那声音好一会儿没动静,大概没料到会被商恪拒绝。此人态度一向很好,尤其对帝君忠心不二,从未有过抗命不从。便是那时带着小孩儿在草原上看马,也是说回就回。
“万事以王命为先!”
商恪道:“是陛下召我?”
司文郎沉默:“不是。”
一翅帽文士于半空中现身,跟在商恪身后:“但诸位仙官有事相商,正预备回报陛下。大家都在等你。”
雷音阁外,太和岛上稀薄的土壤呈现出黯淡的石灰色,那是一种没有生灵诞生于此的死气。商恪终于意识到,那朵花开五瓣的小花不见了,或许是被法言道人一道带走了。这座偏僻的小岛如今真正没有活物存在了,既没有人也没有花,犹如遭到人世的遗弃。
“快回……”司文郎话音未落,商恪已经踏波瞬息远去,身影出现在百里外的沧州海滨。
竟是连话都等不及听完。“商恪!”司文郎大惑不解,忙自袖中掏出一笔,凌空画出一道门,追着商恪而去。
二人一前一后,身形几个闪现,一炷香的功夫已出现在千里之外的清河县客店。
那房里正有两个人在办事,商恪落地脚还没站稳,就听见里间传来喘息呻吟之声。他一愣,竟然推开屏风上前,床上两个人形交叠在一起,商恪一把将那人拉起,却是没见过的:“……”

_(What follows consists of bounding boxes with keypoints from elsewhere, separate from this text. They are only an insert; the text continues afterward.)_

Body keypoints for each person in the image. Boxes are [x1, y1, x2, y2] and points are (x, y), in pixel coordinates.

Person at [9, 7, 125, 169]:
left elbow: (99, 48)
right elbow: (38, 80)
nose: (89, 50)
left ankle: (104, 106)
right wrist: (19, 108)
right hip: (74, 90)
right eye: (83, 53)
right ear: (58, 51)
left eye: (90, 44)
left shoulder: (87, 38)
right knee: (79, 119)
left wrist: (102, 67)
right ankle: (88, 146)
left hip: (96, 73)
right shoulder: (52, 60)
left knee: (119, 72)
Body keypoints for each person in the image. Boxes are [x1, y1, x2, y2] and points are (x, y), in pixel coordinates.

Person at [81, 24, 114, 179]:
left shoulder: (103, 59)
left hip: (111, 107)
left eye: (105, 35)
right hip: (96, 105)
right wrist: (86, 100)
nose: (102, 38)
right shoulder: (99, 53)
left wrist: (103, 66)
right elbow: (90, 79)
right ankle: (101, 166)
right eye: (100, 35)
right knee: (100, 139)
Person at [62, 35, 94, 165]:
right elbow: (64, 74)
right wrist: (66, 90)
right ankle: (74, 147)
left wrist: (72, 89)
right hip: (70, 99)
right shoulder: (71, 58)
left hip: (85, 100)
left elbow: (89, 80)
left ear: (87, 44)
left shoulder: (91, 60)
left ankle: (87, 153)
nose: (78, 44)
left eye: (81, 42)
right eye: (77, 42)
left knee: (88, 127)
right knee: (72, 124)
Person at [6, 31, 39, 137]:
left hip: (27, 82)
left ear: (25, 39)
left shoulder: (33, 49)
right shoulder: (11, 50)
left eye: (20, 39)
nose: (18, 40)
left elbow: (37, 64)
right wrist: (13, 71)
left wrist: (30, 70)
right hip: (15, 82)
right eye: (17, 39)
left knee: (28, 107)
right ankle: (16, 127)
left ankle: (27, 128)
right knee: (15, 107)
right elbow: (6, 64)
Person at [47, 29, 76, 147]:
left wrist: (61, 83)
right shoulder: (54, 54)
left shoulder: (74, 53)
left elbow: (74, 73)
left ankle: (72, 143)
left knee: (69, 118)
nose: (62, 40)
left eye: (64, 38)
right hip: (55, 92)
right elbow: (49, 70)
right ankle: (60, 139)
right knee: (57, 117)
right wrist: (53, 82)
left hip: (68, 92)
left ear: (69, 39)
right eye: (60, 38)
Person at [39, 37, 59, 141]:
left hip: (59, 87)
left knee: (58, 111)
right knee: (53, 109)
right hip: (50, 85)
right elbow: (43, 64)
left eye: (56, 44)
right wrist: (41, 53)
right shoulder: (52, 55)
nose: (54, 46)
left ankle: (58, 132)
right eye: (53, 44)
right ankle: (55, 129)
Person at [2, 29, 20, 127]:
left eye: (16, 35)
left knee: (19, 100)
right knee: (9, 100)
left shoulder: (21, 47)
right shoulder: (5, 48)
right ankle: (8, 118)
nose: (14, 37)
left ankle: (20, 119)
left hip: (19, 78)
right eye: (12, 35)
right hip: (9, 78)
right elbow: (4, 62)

那两人吓得尖叫,被随后赶到的司文郎伸笔在额间一点,两道金光闪没,二人两眼一翻晕了过去。
“罪过罪过,你这是做什么?”
司文郎此人前尘乃是个斯文学士,性格多有古板之处,见不得这种腌臜场面,忍不住埋怨商恪。商恪却置若罔闻,摸着下颌思索:“他已经走了,嗯,也许是去了那里。”
语罢人又不见了。司文郎气急:“商恪!不可胡来!”
他画出一道门,出口正在一户人家的偏巷里,商恪方从巷里出去,左顾右盼,又自言自语:“也不在这里,那是去了哪儿?……对了,是那里。”

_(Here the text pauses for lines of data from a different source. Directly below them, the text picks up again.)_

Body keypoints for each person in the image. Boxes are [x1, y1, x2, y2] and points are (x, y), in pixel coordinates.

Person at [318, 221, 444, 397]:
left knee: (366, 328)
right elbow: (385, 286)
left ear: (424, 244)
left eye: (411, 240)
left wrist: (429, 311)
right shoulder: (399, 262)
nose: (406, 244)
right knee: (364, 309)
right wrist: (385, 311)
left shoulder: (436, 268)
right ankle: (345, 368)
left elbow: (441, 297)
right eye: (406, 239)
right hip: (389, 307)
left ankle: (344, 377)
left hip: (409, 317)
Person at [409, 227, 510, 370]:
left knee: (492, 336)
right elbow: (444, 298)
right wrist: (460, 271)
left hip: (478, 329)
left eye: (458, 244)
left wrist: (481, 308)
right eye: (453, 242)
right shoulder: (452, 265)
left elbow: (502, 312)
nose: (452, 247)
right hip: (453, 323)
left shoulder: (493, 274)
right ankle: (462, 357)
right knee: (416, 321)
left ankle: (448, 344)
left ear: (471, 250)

“等等!”司文郎追出去,人又消失了,他忙再画出门来——这一次走出去,外面是翠屏叠嶂,云海霞岚,已在山峰之巅。
山颠一座古观,观里人烟全无。
商恪脚下不停,身形倏忽间出现在前后大殿、各处房间,然而都不见江宜的影子。
“这里也不在……”
“商恪!你等等!”司文郎终于追上来,欲言又止,竟从商恪脸上看出一丝不安。
“你到底在找什么?!”
商恪在雨廊前坐下——江宜就这样消失不见了,和他的师父一样,现在看来,他那些话,竟然像是告别。他或许回到过雷公祠么?然而此地的余温早已散尽。
司文郎不明所以,催促道:“不管你在找什么,还是以后再说吧。现在正事要紧,就等你了。”